Five years ago, if you mentioned Bitcoin to traditional finance professionals, they would likely scoff at the idea. However, if you were to bring it up now, they might discuss whether Bitcoin still has the potential to reach new highs.
Wall Street in the Past: The Biggest Opponent of Bitcoin
Bitcoin had been held in contempt by Wall Street elites for a long time after its birth. The most prominent critics included the Oracle of Omaha Warren Buffett and his partner Charlie Munger, who believed that Bitcoin offers no intrinsic value. These “value investors” refused to purchase any Bitcoin even as the BTC price soared.
JPMorgan Chase, one of the world’s most renowned investment banks, initially rejected Bitcoin as well. In 2017, JPMorgan Chase CEO Jamie Dimon referred to Bitcoin as a “decentralized Ponzi scheme” and said that he would immediately fire any trader at the bank who engaged in Bitcoin trading because it was stupid. Additionally, other Wall Street icons, such as Goldman Sachs, expressed skepticism about Bitcoin in 2020.
Wall Street’s criticism of Bitcoin is not surprising. The traditional financial standards cannot be applied to evaluate the value of cryptos, and most Wall Street elites were content with the existing traditional financial system. For those enjoying vested interests, maintaining the status quo is much simpler than accepting a disruptor.
Wall Street in the Present: Embracing Crypto
The opposition from Wall Street elites did not last long. While established figures like Warren Buffett still hold a dim view of Bitcoin, a new generation of investors, who have always favoured emerging technologies, embraced crypto. For instance, Elon Musk, who has a reputation for going against the grain, criticized Buffett for missing out on Tesla and ridiculed his views on Bitcoin. Celebrated Wall Street fund manager Cathie Wood, known for her continued bets on tech stocks, has made even bolder predictions, foreseeing Bitcoin reaching $1 million by 2030.
Besides, leading investment firms are also beginning to accept crypto. JPMorgan Chase, for example, regularly publishes reports on crypto assets and collaborated with blockchain project Polygon in 2022 to conduct cross-border transaction trials. Goldman Sachs has taken an even more positive stance on crypto: It offered the first Bitcoin-backed lending facility, engaged in over-the-counter Bitcoin options trading, and established a dedicated digital assets team. Additionally, other Wall Street banking giants like Citigroup, Wells Fargo, and Morgan Stanley are also venturing into blockchain and cryptocurrency.

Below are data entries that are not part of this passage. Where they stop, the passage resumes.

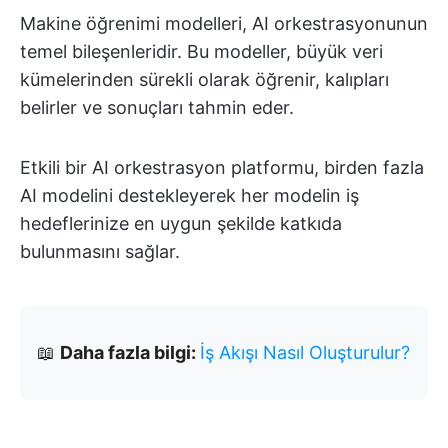
Makine öğrenimi modelleri, AI orkestrasyonunun
temel bileşenleridir. Bu modeller, büyük veri
kümelerinden sürekli olarak öğrenir, kalıpları
belirler ve sonuçları tahmin eder.
Etkili bir AI orkestrasyon platformu, birden fazla
AI modelini destekleyerek her modelin iş
hedeflerinize en uygun şekilde katkıda
bulunmasını sağlar.
📖
Daha fazla bilgi:
İş Akışı Nasıl Oluşturulur?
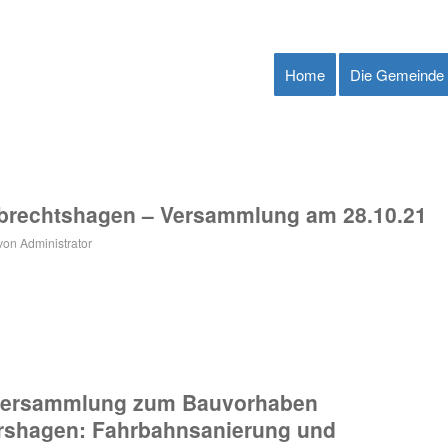
Home
Die Gemeinde
rechtshagen – Versammlung am 28.10.21
von
Administrator
rversammlung zum Bauvorhaben
ershagen: Fahrbahnsanierung und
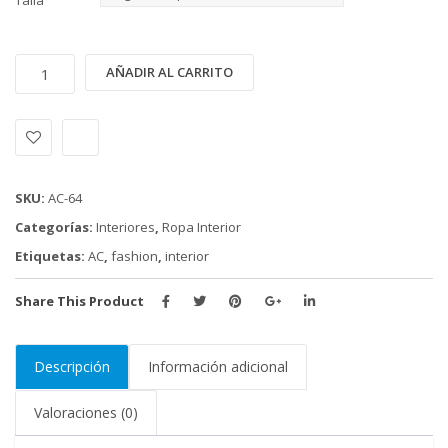
Talla
INTERIOR
Alternative:
AÑADIR AL CARRITO
AC
(AC-
64)
cantidad
SKU:
AC-64
Categorías:
Interiores
,
Ropa Interior
Etiquetas:
AC
,
fashion
,
interior
Share This Product
Descripción
Información adicional
Valoraciones (0)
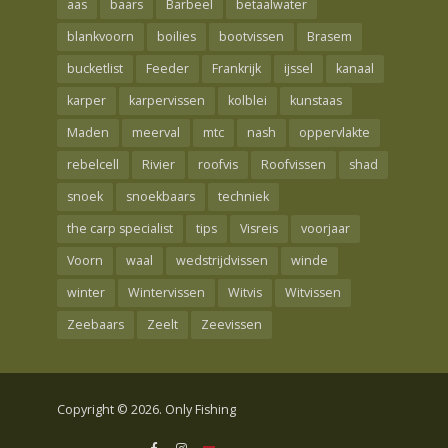
aas
baars
Barbeel
betaalwater
blankvoorn
boilies
bootvissen
Brasem
bucketlist
Feeder
Frankrijk
ijssel
kanaal
karper
karpervissen
kolblei
kunstaas
Maden
meerval
mtc
nash
oppervlakte
rebelcell
Rivier
roofvis
Roofvissen
shad
snoek
snoekbaars
techniek
the carp specialist
tips
Visreis
voorjaar
Voorn
waal
wedstrijdvissen
winde
winter
Wintervissen
Witvis
Witvissen
Zeebaars
Zeelt
Zeevissen
Copyright © 2026. Only Fishing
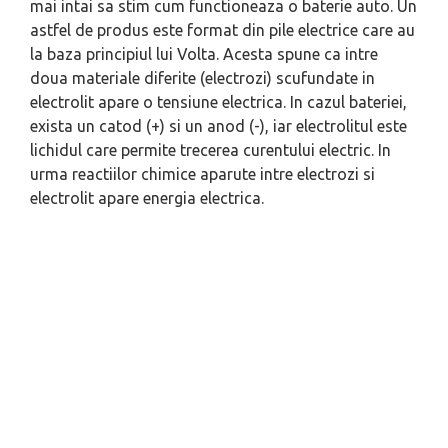
mai intai sa stim cum functioneaza o baterie auto. Un
astfel de produs este format din pile electrice care au
la baza principiul lui Volta. Acesta spune ca intre
doua materiale diferite (electrozi) scufundate in
electrolit apare o tensiune electrica. In cazul bateriei,
exista un catod (+) si un anod (-), iar electrolitul este
lichidul care permite trecerea curentului electric. In
urma reactiilor chimice aparute intre electrozi si
electrolit apare energia electrica.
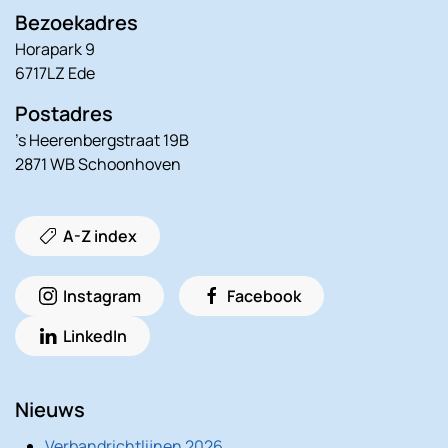
Bezoekadres
Horapark 9
6717LZ Ede
Postadres
’s Heerenbergstraat 19B
2871 WB Schoonhoven
A-Z index
Instagram
Facebook
LinkedIn
Nieuws
Verbandrichtlijnen 2026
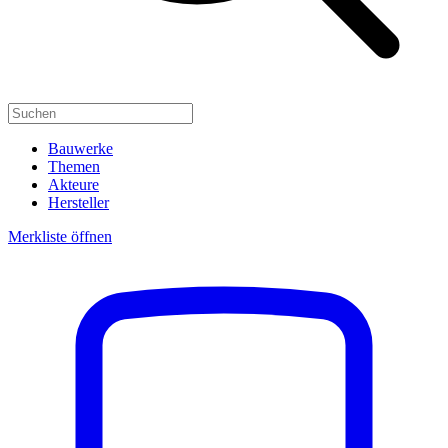
Bauwerke
Themen
Akteure
Hersteller
Merkliste öffnen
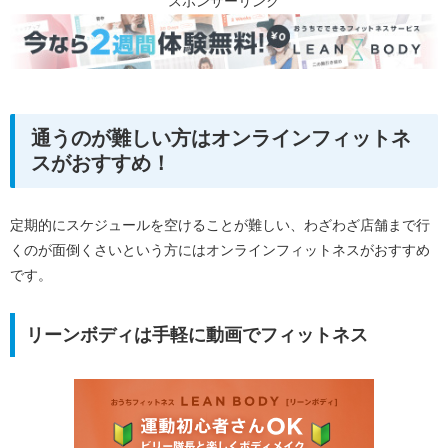
スポンサーリンク
通うのが難しい方はオンラインフィットネ
スがおすすめ！
定期的にスケジュールを空けることが難しい、わざわざ店舗まで行
くのが面倒くさいという方にはオンラインフィットネスがおすすめ
です。
リーンボディは手軽に動画でフィットネス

Is Wall Street the Optimal Solution for Web3?
The shift in Wall Street’s attitude towards cryptos is evident. On the one hand, cryptos continue to set new records in terms of market cap, emerging as the best-performing innovative assets in recent years, which compelled Wall Street to study this new invention. On the other hand, with the advancement of blockchain technology, Web3 applications have matured, giving rise to innovative categories such as DeFi, NFTs, and DAOs. The new categories have attracted a growing number of users, demonstrating that cryptos are no longer just concepts without real-world applications. As such, Wall Street must recognize Web3’s value and future potential.
That said, Wall Street didn’t really embrace Web3; it had to accept Web3 in order to better preserve the legacy financial system. To that end, Wall Street elites have attempted to “conquer” the crypto industry through massive acquisitions, but it seems that their efforts have not yielded the desired results. For example, Sam Bankman-Fried, a former whiz-kid trader backed by Wall Street capital, led FTX in aggressive acquisitions and expansions while attempting to corner the DeFi market using industry standards. However, he ultimately had to file for bankruptcy due to misappropriation of user funds.
The principles advocated by Wall Street go counter to the spirit of Web3 and crypto, a contradiction well demonstrated during the GameStop saga. Web3 proposes decentralization, openness, transparency, and equality for all, while Wall Street always looks down upon retail investors and upholds the interests of the elites.
Wall Street elites cannot ignore the “elephant in the room”, which is crypto in this case, but the development of Web3 is not just a party for Wall Street. In Lebanon, where the banking system has almost collapsed, many businesses are quoting prices in Bitcoin. Vietnam, with one of the lowest financial inclusion rates globally, ranks among the top in terms of crypto adoption, according to Chainalysis. Around the world, a huge number of unbanked individuals are making transactions with crypto.
It is clear that Web3 projects with widespread adoption are the ones that will achieve long-term success. As highlighted by the global crypto exchange CoinEx, the ultimate solution for the future Web3 and crypto industry involves “breaking free from the traditional financial shackles, bridging the information gap between retail investors and institutional players, and enabling everyone to enjoy accessible, transparent crypto services.”